The week before last, US long bond yields moved as much intraweek as they did in the entire 2013 taper tantrum. Dollar investment grade spreads widened by 130 bps and dollar high yield spreads widened by 400 bps. Another noteworthy development in the bond market was that more spread could be found in a 1-year corporate floating rate note than for lending to a company of the same issuer for 8 years.

However, US index spreads are now all tighter after the 24th March rally in the derivative market. This hasn’t pulled through to the Sterling & European indices yet, but we believe it is only a matter of time. US corporate and high yield spreads, as well as European high yield are tighter, as are Emerging Markets.
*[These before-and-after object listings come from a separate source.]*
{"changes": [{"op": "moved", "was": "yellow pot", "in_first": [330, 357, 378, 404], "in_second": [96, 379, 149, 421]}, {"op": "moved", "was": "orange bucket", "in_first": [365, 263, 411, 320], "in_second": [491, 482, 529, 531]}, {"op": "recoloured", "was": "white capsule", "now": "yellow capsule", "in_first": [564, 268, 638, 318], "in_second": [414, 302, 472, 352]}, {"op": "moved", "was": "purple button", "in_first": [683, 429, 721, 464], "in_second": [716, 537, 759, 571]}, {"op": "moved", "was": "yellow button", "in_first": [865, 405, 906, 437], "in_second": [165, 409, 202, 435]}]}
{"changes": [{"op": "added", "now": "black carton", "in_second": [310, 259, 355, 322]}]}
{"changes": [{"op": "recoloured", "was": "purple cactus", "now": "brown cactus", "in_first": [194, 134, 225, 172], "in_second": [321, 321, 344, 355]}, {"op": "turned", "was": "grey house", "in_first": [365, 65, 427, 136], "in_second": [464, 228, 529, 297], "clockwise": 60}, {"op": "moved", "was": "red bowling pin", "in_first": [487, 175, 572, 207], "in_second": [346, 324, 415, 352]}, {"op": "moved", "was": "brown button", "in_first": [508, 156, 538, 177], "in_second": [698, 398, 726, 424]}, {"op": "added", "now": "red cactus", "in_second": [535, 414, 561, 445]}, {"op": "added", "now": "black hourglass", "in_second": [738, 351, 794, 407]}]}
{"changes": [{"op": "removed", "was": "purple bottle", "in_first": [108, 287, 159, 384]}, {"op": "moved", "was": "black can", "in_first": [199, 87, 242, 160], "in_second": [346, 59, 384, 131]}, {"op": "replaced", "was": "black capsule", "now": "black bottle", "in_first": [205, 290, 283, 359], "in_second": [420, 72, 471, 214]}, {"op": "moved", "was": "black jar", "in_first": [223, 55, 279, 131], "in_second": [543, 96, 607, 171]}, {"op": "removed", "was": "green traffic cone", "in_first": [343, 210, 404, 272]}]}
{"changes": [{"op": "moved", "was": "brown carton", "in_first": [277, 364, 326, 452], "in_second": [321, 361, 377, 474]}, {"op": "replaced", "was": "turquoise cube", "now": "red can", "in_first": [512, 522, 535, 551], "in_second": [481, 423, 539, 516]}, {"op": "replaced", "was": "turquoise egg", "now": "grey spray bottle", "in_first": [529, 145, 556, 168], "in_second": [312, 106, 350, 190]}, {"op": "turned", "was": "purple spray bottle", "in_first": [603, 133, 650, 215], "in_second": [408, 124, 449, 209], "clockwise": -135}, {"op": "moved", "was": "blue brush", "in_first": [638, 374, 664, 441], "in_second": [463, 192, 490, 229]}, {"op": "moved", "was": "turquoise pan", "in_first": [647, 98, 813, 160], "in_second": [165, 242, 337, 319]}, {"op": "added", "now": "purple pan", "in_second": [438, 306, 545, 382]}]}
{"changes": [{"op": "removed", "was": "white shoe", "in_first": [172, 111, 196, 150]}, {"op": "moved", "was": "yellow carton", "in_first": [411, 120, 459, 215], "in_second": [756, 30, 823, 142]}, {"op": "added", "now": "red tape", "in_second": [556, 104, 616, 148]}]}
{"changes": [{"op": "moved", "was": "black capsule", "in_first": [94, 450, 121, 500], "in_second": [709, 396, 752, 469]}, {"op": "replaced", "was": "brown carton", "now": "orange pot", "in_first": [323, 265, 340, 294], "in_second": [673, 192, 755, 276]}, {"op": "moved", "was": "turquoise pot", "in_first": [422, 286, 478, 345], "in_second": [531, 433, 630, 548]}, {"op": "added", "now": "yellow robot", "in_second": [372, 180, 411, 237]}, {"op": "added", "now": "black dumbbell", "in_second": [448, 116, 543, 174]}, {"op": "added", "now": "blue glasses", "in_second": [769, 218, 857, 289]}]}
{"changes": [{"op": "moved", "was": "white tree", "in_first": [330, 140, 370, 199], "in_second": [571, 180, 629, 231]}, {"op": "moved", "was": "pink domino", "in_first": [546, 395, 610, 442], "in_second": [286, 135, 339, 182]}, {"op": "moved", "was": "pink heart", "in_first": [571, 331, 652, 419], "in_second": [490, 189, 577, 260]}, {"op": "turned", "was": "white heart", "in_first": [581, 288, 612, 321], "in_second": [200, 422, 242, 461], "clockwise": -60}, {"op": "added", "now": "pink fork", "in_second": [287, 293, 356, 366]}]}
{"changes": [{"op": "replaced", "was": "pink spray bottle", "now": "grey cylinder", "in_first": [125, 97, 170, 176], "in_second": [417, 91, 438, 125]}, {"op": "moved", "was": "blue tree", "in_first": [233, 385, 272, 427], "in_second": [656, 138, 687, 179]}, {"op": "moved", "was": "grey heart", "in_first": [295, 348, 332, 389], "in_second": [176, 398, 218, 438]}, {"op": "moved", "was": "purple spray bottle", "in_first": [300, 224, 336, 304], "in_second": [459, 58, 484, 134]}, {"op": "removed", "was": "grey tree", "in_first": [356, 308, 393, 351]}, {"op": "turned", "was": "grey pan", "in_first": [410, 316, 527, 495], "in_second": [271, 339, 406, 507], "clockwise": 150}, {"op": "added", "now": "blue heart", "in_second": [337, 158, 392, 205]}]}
High quality credit is outperforming for the first time in weeks.

The rational for safe haven assets’ sharp decline is simple: investors were in a dash for cash and are hoarding it like shoppers are hoarding soap and toilet paper. Investors were selling what they could and perhaps not what they should, as they knew they might need their cash in the near future or with institutions distress dumping whatever they could to meet margin calls or reduce leverage. In the longer term, this is somewhat irrational and might contribute to a powerful rebound. We have seen an incredible volume flow in a very short space of time and asset prices have reacted to this and overshot, which tends to happen in both the bond and equity markets when there are times of market stress.

Last week though, the new issue bond markets in the US and Europe reopened. The new supply of bonds was met with considerable demand which indicates investors are now more comfortable with their cash balances, which wasn’t the case a few weeks ago. We believe this suggests a much more balanced bond market. Also, we feel we are close to the end of forced selling, as it tends to happen when investors have their cash balances at levels where they are comfortable again. US mutual funds have added $95 billion to cash balances this past week alone, so we are on our way there.

We believe the good news is that historically, buying the market at these kinds of spreads and higher, delivered exceptionally strong subsequent one and two-year returns. Global Strategic Bonds, Short Dated bonds and High Yield bonds, which are Fixed Income themes we play out in the portfolios, are in a great position to offer strong returns. A bullish view would be that the policy response has been much quicker than in 2008 and that the economic shock might be much more short-lived. Depending on government action, we believe the recovery could take anywhere between 6 months to 2 years. Regardless of which outcome prevails, we would expect markets to be higher in 2 years’ time, if not sooner.